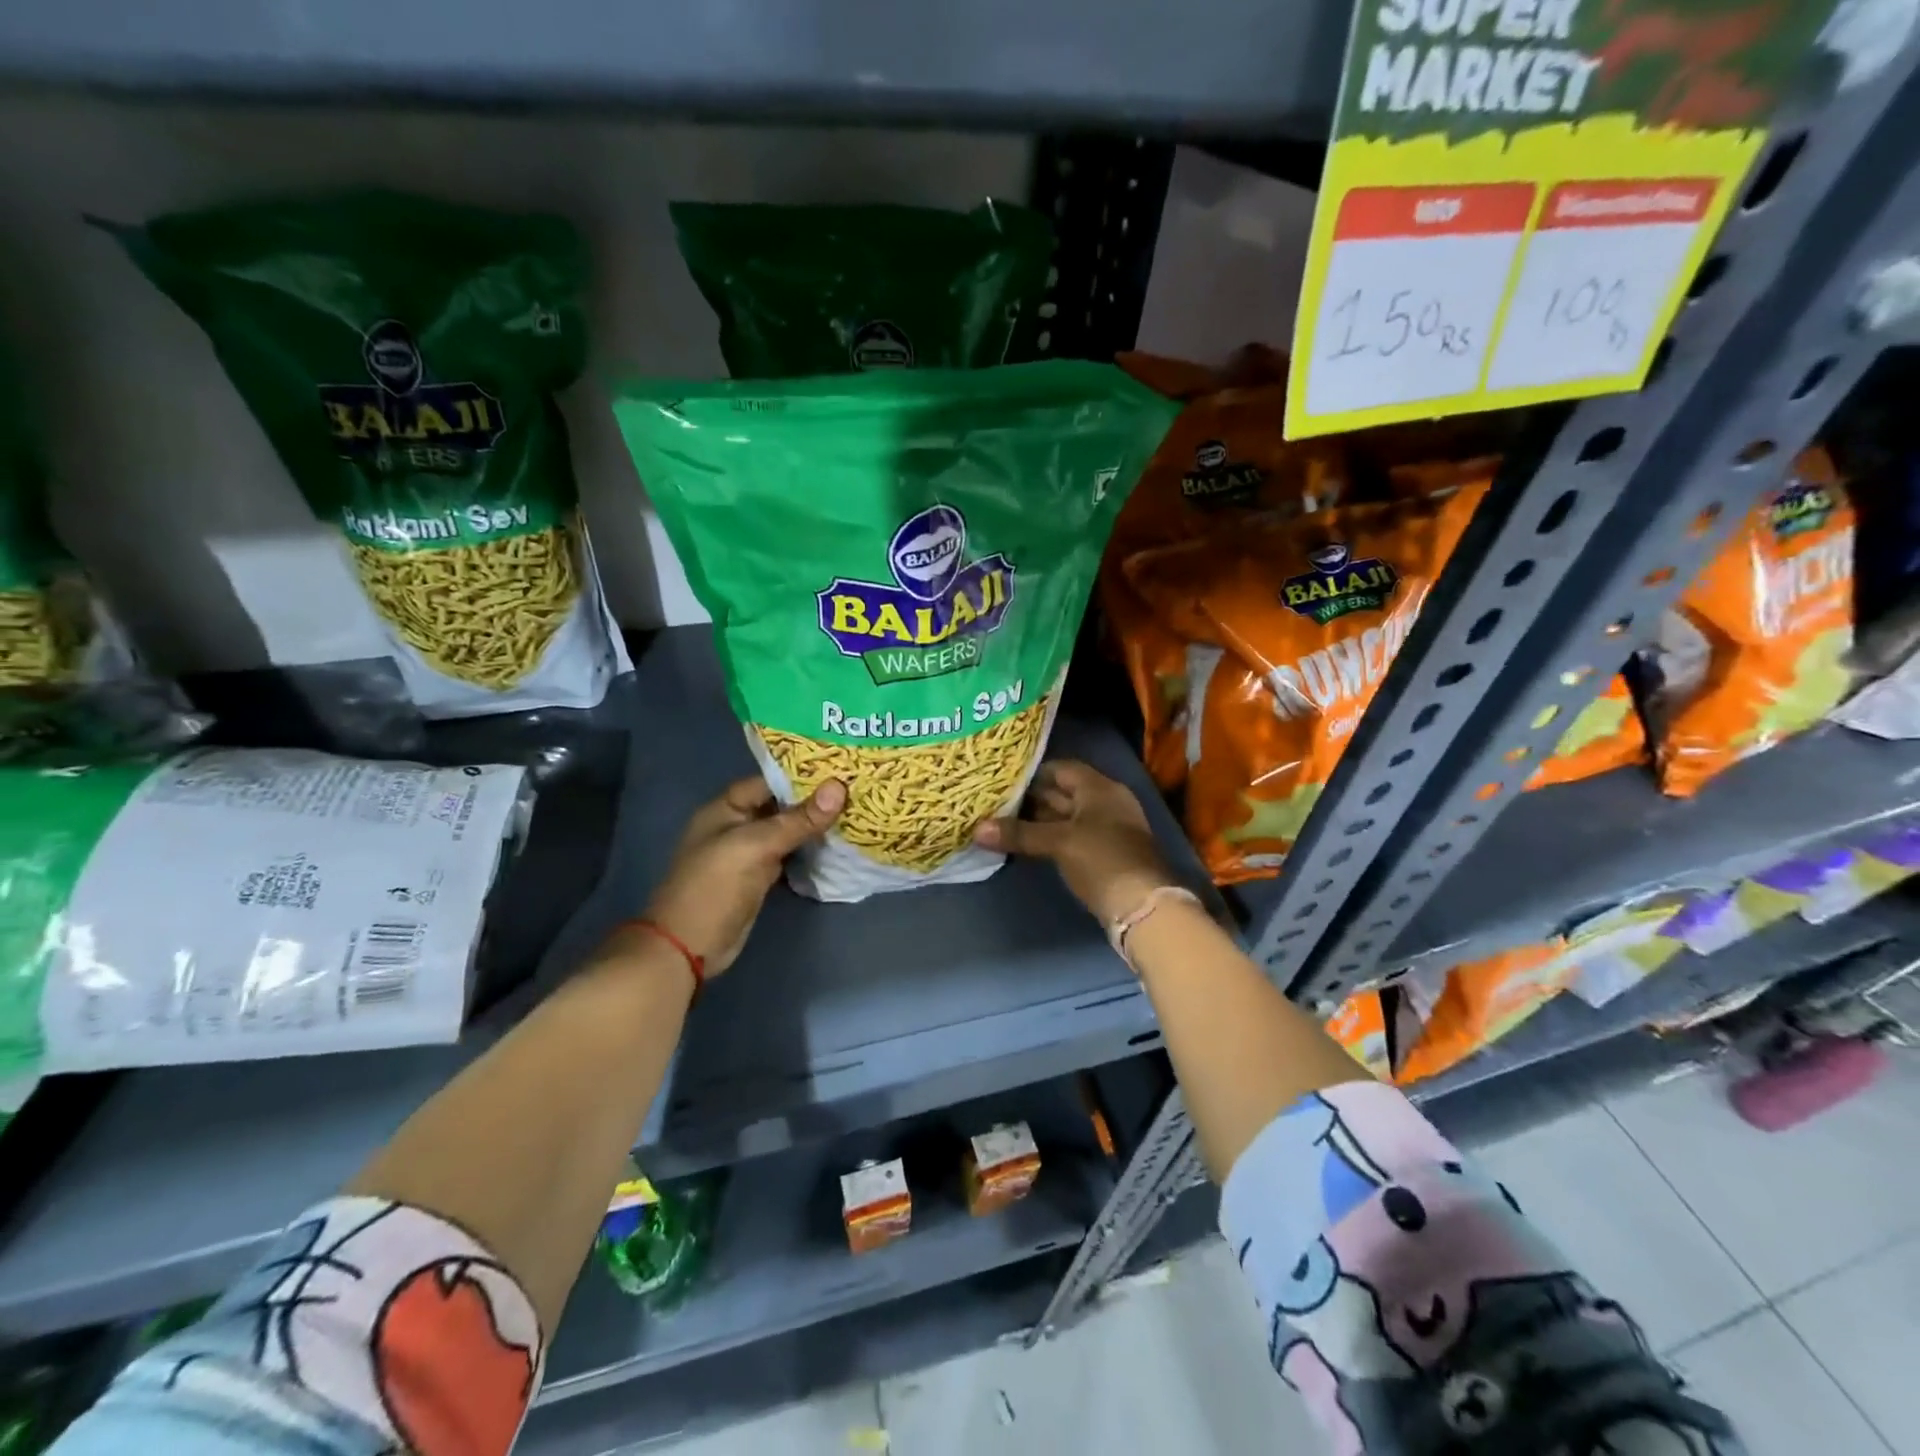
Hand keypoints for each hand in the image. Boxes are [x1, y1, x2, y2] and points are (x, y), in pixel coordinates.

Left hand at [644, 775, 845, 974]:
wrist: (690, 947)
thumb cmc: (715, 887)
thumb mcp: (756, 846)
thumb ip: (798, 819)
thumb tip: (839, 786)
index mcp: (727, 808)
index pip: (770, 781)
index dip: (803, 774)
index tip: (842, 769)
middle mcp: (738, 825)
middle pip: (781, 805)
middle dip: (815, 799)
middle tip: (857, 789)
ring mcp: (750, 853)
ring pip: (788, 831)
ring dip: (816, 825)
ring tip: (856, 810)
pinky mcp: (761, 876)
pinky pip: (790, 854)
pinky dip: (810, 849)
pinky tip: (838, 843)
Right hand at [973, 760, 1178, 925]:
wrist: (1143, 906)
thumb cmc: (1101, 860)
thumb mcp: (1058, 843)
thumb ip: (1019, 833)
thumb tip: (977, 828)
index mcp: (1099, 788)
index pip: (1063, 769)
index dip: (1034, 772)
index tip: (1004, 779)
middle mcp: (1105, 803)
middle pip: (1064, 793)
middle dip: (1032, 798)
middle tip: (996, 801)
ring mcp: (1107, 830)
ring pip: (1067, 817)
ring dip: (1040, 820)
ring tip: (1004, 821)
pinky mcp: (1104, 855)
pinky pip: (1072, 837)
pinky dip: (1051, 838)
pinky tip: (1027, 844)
____________
PROBLEM DETAILS —
Give the records a second time exactly, keeping the images out.

REPLY —
Hand keypoints for each hand in the image. Boxes are [x1, y1, x2, y2] and points are (x, y), in pixel coordinates.

Left hand at [644, 775, 845, 974]:
wrist: (690, 947)
thumb cmc: (715, 887)
thumb mcp: (756, 846)
thumb ip: (798, 819)
thumb tip: (839, 786)
index mcp: (727, 808)
index pip: (770, 781)
index dip: (803, 774)
index tip: (842, 769)
middle mcp: (738, 825)
middle pip: (781, 805)
middle dip: (815, 799)
middle tip: (857, 789)
ring mcp: (750, 853)
ring pip: (788, 831)
ring dip: (816, 825)
ring tip: (856, 810)
pinky mcp: (761, 876)
pinky pip: (790, 854)
pinky dip: (810, 849)
pinky tip: (838, 843)
Right hand at [973, 760, 1178, 925]:
wrist: (1143, 906)
thumb cmc: (1101, 860)
thumb mcp: (1058, 843)
thumb ip: (1019, 833)
thumb tip: (977, 828)
index mcp: (1099, 788)
index pip: (1063, 769)
index dip: (1034, 772)
index tip: (1004, 779)
middle mcp: (1105, 803)
middle pip: (1064, 793)
middle dip: (1032, 798)
middle tip: (996, 801)
ring mcp: (1107, 830)
ring pip: (1067, 817)
ring dip: (1040, 820)
ring tip: (1004, 821)
pinky mcp: (1104, 855)
pinky pip: (1072, 837)
pinky dip: (1051, 838)
pinky tip: (1027, 844)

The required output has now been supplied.